-------- Information shown --------

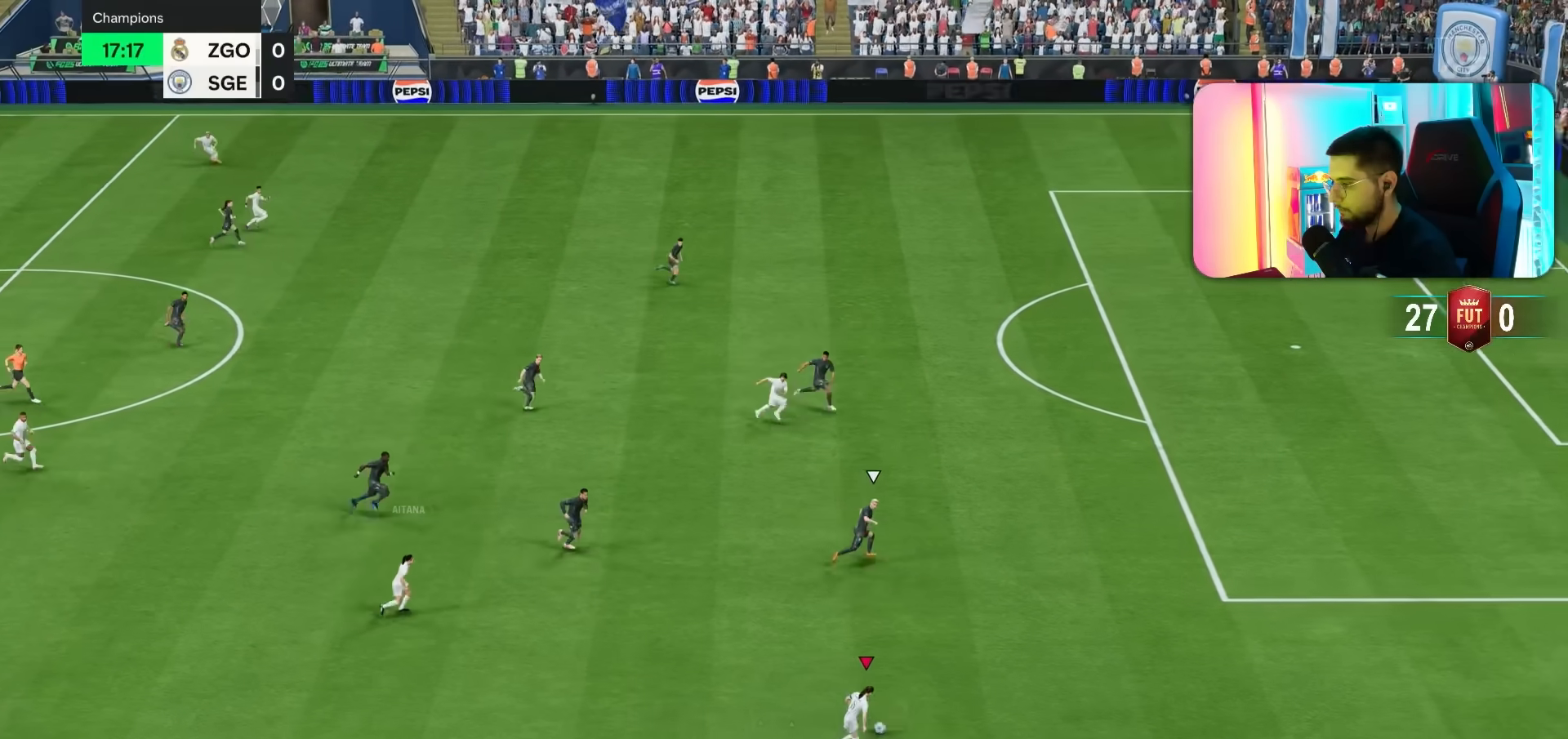
{"dt_ms": 500, "buttons": ["R1"], "left_stick": "right", "right_stick": "center", "events": []}
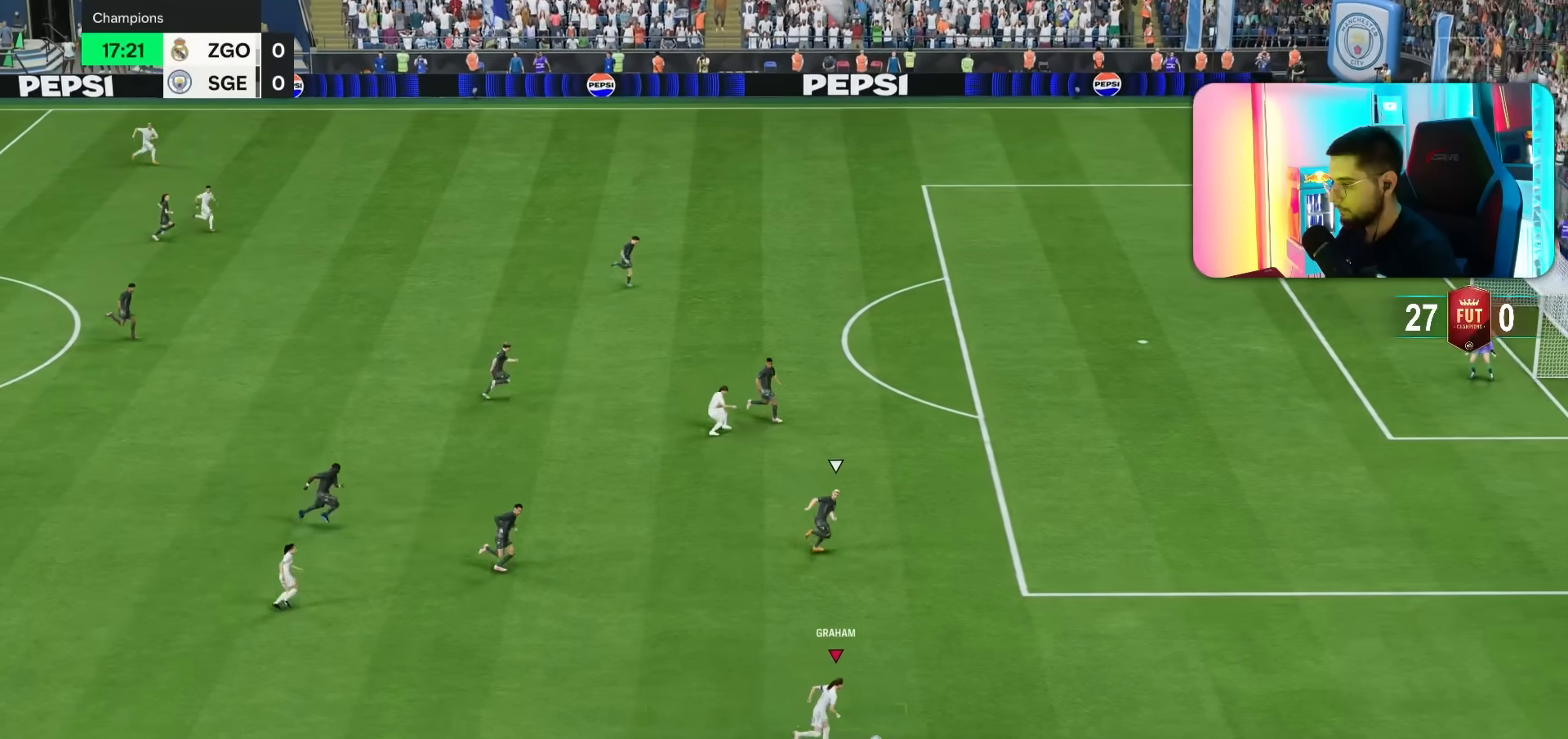
{"dt_ms": 500, "buttons": ["R1"], "left_stick": "right", "right_stick": "center", "events": []}
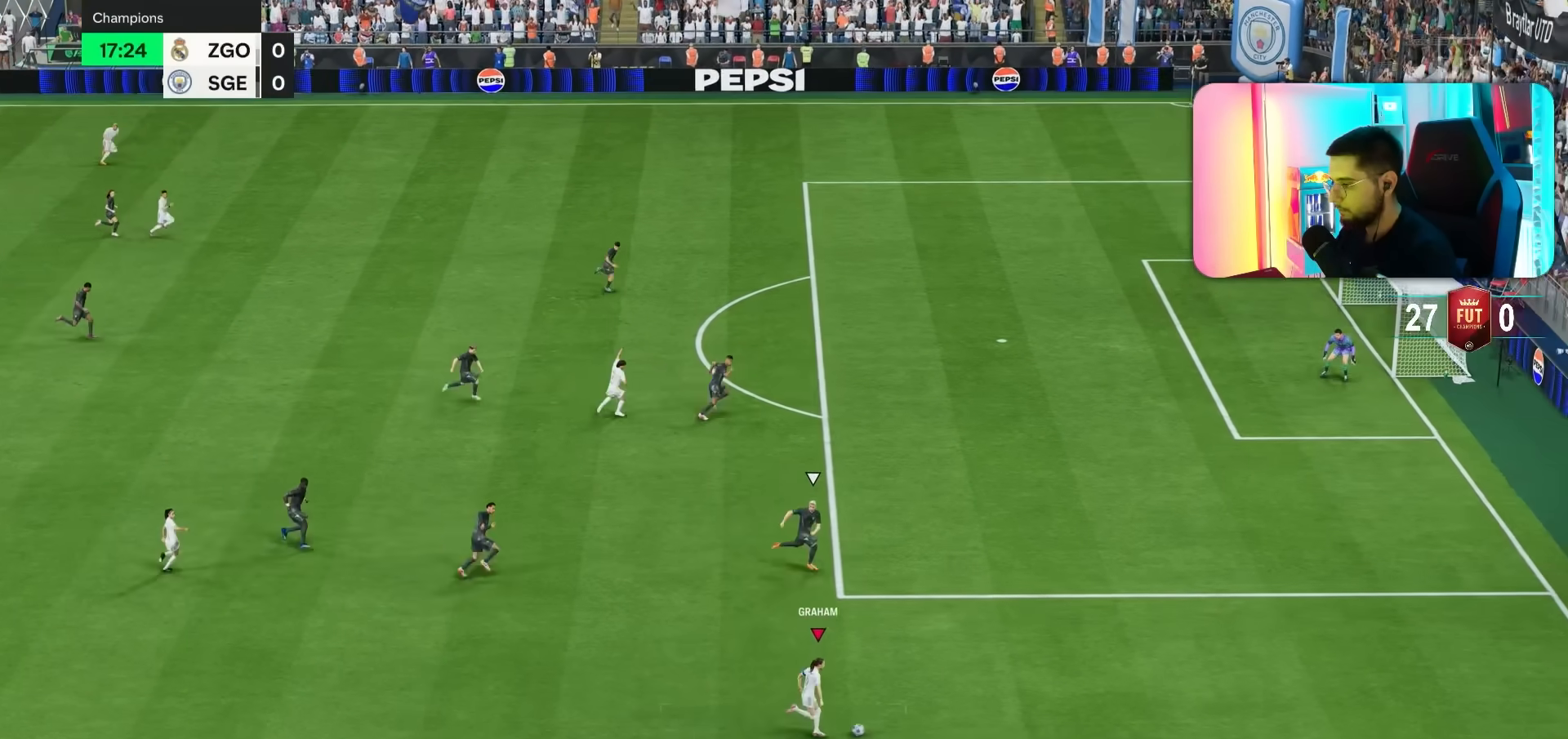
{"dt_ms": 500, "buttons": ["R1"], "left_stick": "right", "right_stick": "center", "events": []}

--------

Would you copy out the data exactly, leaving every picture out?

**Exercise response**
{"dt_ms": 500, "buttons": ["R1"], "left_stick": "right", "right_stick": "center", "events": []}
{"dt_ms": 500, "buttons": ["R1"], "left_stick": "right", "right_stick": "center", "events": []}
{"dt_ms": 500, "buttons": ["R1"], "left_stick": "right", "right_stick": "center", "events": []}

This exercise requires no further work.